Hay noches en las que Madrid se pone su mantón de manila y te invita a cenar. En pleno Barrio de las Letras, donde las piedras todavía guardan la voz de Quevedo y el aliento de los bohemios, me refugié en un lugar nuevo que parece llevar abierto desde siempre: Perro Paco. Ya el nombre suena a tertulia de café, a corrillo de amigos, a esa historia madrileña que se repite con un guiño en cada esquina. Es un sitio a pie de calle pero de esos que luego te recibe con una puerta en la que se esconde un mundo fascinante de ladrillo visto y madera roja. De fuegos de siempre y humor actual. Un poco clandestino pero sin ocultar nada.

El local recibe al comensal con un mural de Sfhir, un grafiti que es más declaración de intenciones que adorno. Ahí está la ciudad: insolente, popular, orgullosa de su mezcla. Se cruza la puerta y uno deja atrás el bullicio de Santa Ana, las terrazas y los turistas, para sentarse a la mesa de un Madrid verdadero, ese que se come sin prisas, con cuchara, con pan, con conversación.

Me recibió Sara, camarera de sonrisa castiza y verbo chispeante, como si llevara el barrio tatuado en la voz. Sirve con la gracia de una cupletista y la eficacia de una madre de Lavapiés. Te recomienda lo que hay sin solemnidad, como quien habla de vecinos. Y allí, entre plato y plato, descubrí que la cocina madrileña todavía tiene arrestos para emocionarnos.

La velada fue un homenaje al recetario eterno. Callos a la madrileña, espesos, calientes, con esa contundencia que abriga más que un abrigo de paño. Oreja smash, crujiente, irreverente, que uno muerde como quien besa una travesura. Las carnes, tiernas, rotundas, cocinadas con respeto al producto y sin imposturas. Y el fuera de carta, lo inesperado, ese plato que se cuela en la mesa porque el mercado manda y la despensa de Madrid no se discute.

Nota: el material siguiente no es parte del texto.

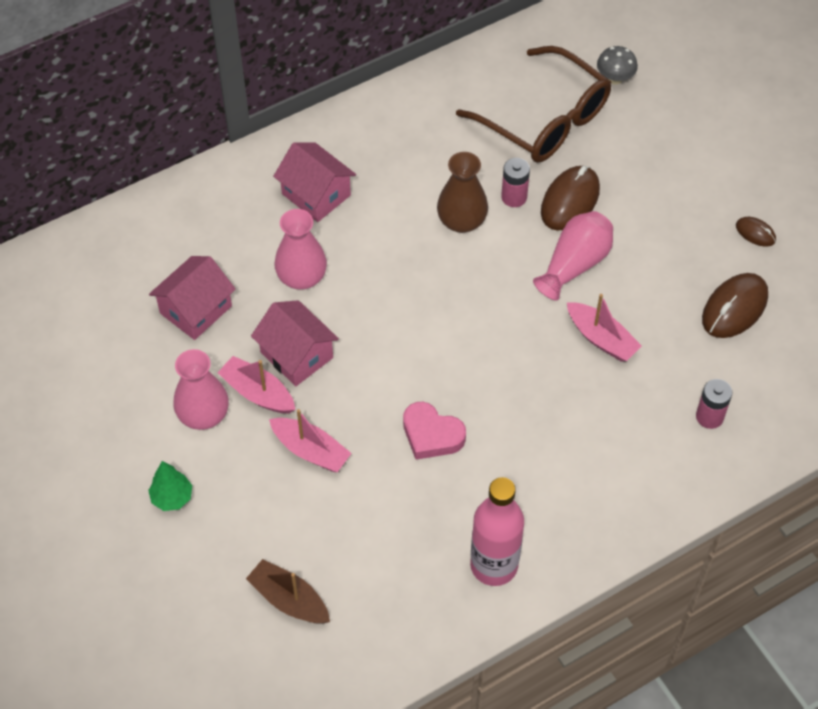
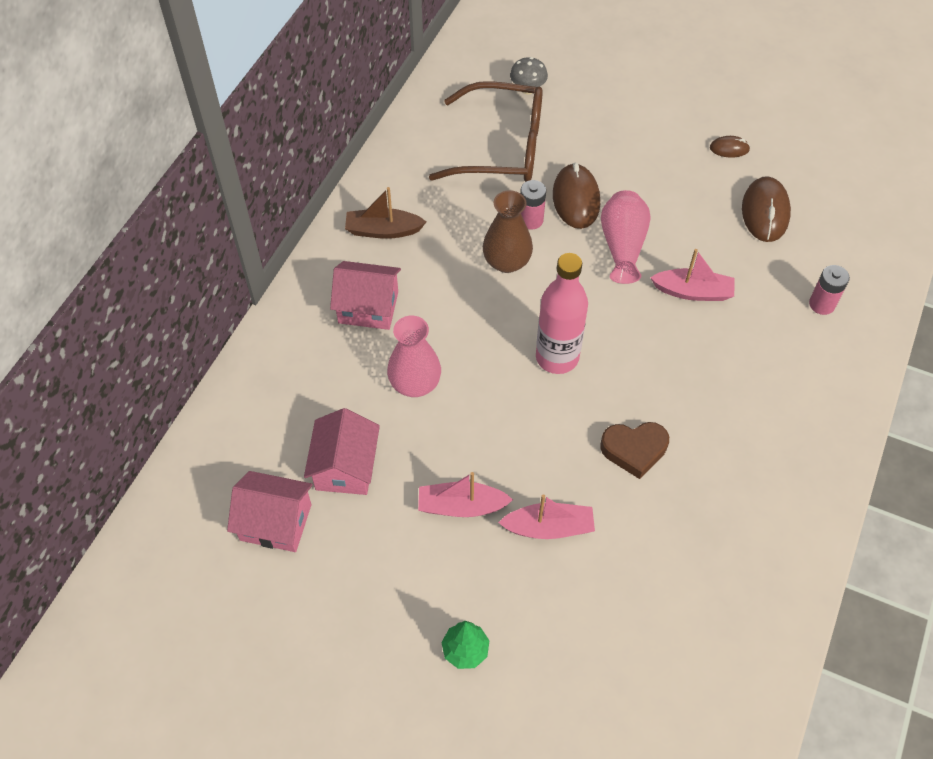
camera: 35 degrees left, 0 degrees up
pink vase [173,349,229,430] -> none
brown boat [246,559,330,624] -> brown boat moved to [345,187,426,239]
pink house [251,300,339,386] -> pink house moved to [227,471,313,552]
pink heart [403,402,466,460] -> brown heart [600,422,669,479]
pink bottle [470,477,524,586] -> pink bottle moved to [536,253,588,374]

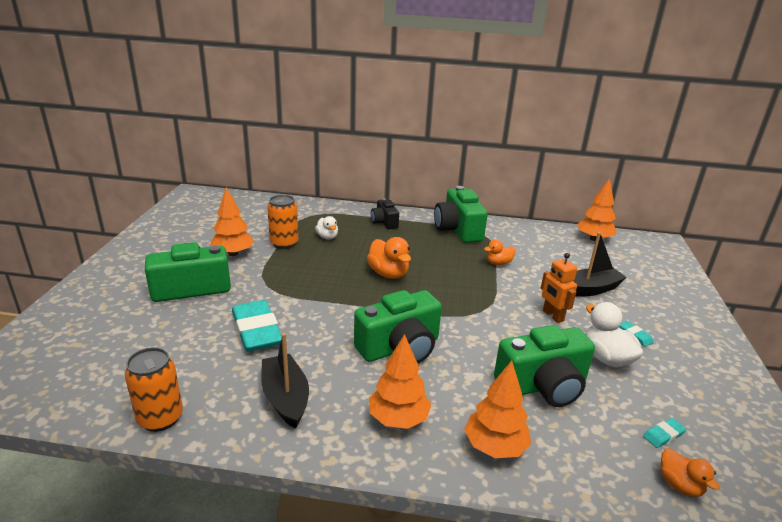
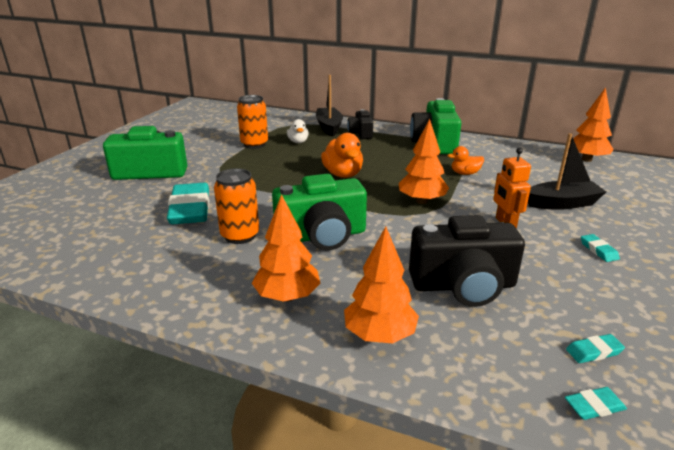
camera: 15 degrees right, 0 degrees up
orange can [125,347,183,432] -> orange can moved to [214,168,259,244]
orange tree [210,187,254,256] -> orange tree moved to [399,119,449,204]
black boat [261,333,309,429] -> black boat moved to [316,75,343,137]
green camera [494,325,595,407] -> black camera [409,215,525,307]
white duck [585,302,643,367] -> none
orange duck [661,449,720,497] -> turquoise eraser [565,387,627,420]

No es cocina de laboratorio, ni circo de humo y nitrógeno. Aquí no se pretende inventar nada, sino recordarnos lo que somos. La tradición se sirve con un barniz contemporáneo, sí, pero sin olvidar que el sabor es lo que manda. Lo castizo evolucionado, dicen. Yo diría simplemente comer bien, que es una de las artes mayores de esta ciudad.

Entre bocado y copa, el restaurante fue desplegando su doble vida. Porque bajo tierra, escondido tras un gesto de complicidad, se abre un espacio secreto, casi clandestino, donde caben la música, el teatro, la palabra, el vino. Una prolongación natural del espíritu de Paco, el perro decimonónico que paseaba tertulias y cafés, y que hoy resucita entre estas paredes.

La cena terminó tarde, como terminan siempre las buenas cenas: con sobremesa larga, con risas, con la sensación de haber estado en un sitio donde importan tanto los fogones como el humor. Perro Paco no es un restaurante, es un rincón para el descanso del ruido y el encuentro con lo nuestro.

En tiempos de artificios y de cocinas que se disfrazan de laboratorio, hay que agradecer que existan lugares donde lo castizo se celebra sin complejos, donde una camarera como Sara te devuelve la fe en la naturalidad, y donde uno sale con el estómago satisfecho y el corazón agradecido.

Si de descansar del mundo se trata, yo ya sé dónde. Y me atrevo a decir que también lo sabría aquel cronista que buscaba siempre la trastienda de Madrid para encontrar verdad y consuelo.